[Stored data]
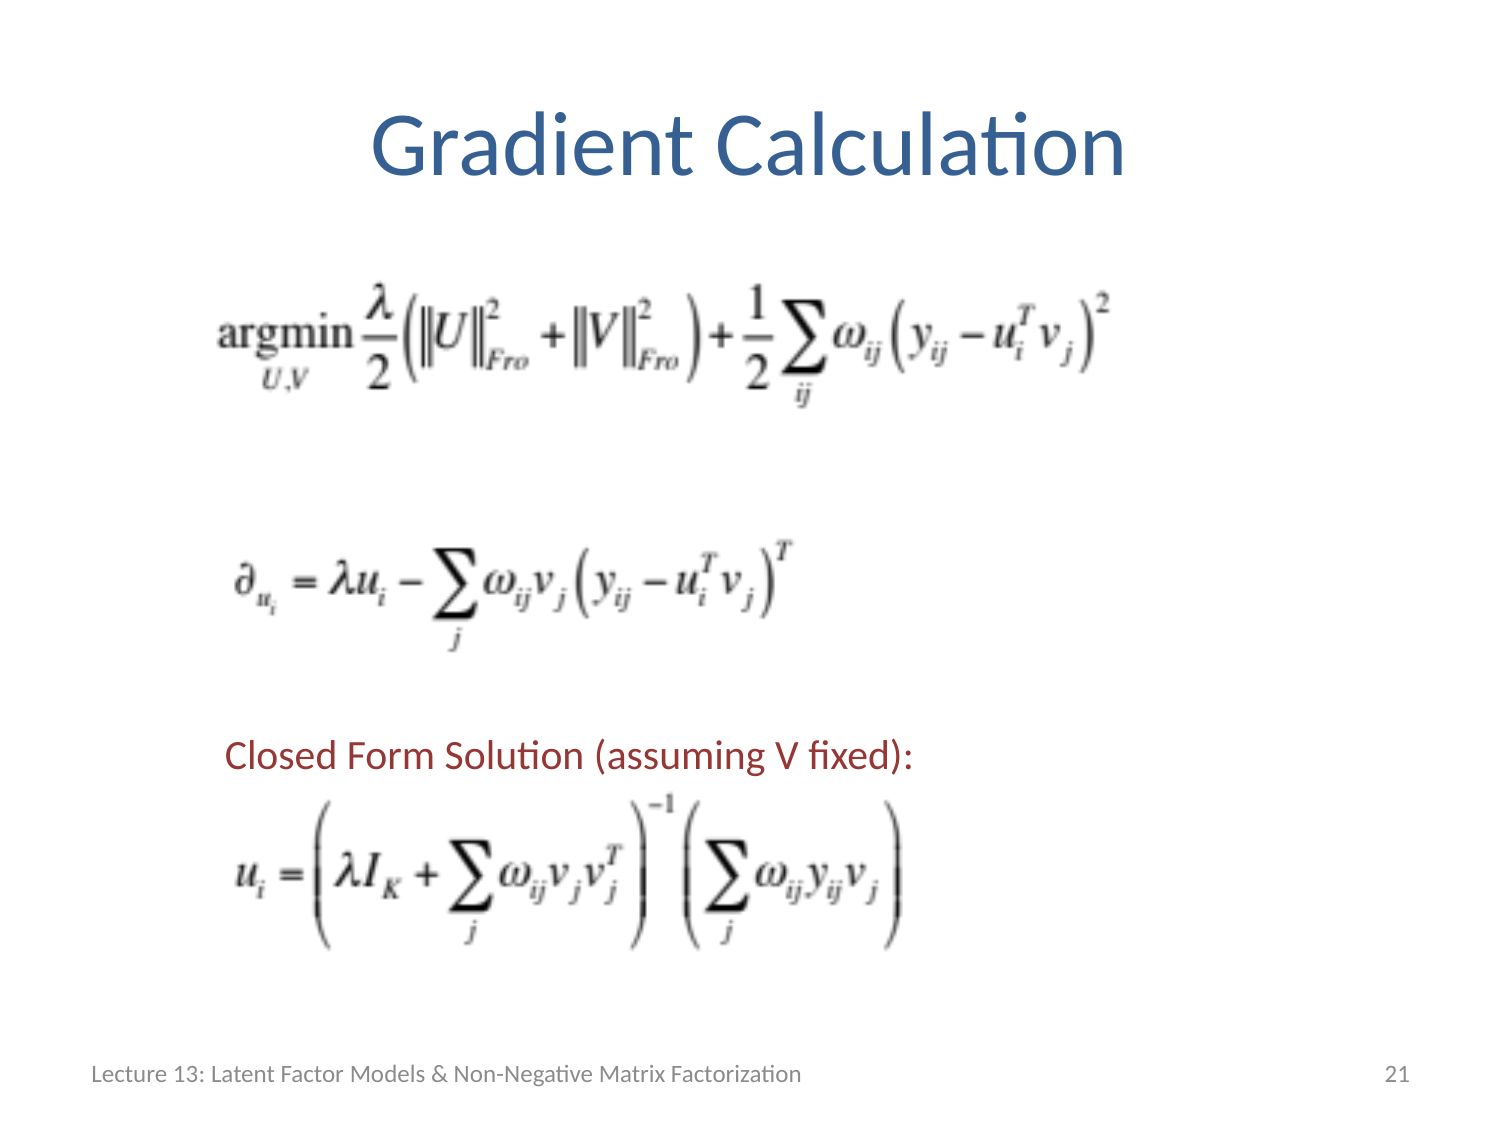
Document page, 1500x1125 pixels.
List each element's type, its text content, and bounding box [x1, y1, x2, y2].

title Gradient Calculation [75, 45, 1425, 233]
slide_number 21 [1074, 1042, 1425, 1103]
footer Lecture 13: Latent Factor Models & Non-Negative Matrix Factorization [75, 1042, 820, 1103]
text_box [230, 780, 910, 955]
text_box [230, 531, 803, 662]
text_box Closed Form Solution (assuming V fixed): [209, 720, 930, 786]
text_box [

## JOB
The data is to be returned exactly as it stands, pictures aside.

## RESULT OF THE TASK
Document page, 1500x1125 pixels.
List each element's type, its text content, and bounding box [x1, y1, x2, y2].

title Gradient Calculation [75, 45, 1425, 233]
slide_number 21 [1074, 1042, 1425, 1103]
footer Lecture 13: Latent Factor Models & Non-Negative Matrix Factorization [75, 1042, 820, 1103]
text_box [230, 780, 910, 955]
text_box [230, 531, 803, 662]
text_box Closed Form Solution (assuming V fixed): [209, 720, 930, 786]
text_box [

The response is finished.